Task directions = The answer must restate every record word for word.
Top of Records for this exercise
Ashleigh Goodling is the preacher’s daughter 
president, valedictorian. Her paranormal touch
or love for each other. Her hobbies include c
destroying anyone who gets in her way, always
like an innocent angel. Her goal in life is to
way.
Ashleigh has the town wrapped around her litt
Bottom of Records for this exercise
Exercise response =
Ashleigh Goodling is the preacher’s daughter 
president, valedictorian. Her paranormal touch
or love for each other. Her hobbies include c
destroying anyone who gets in her way, always
like an innocent angel. Her goal in life is to
way.
Ashleigh has the town wrapped around her litt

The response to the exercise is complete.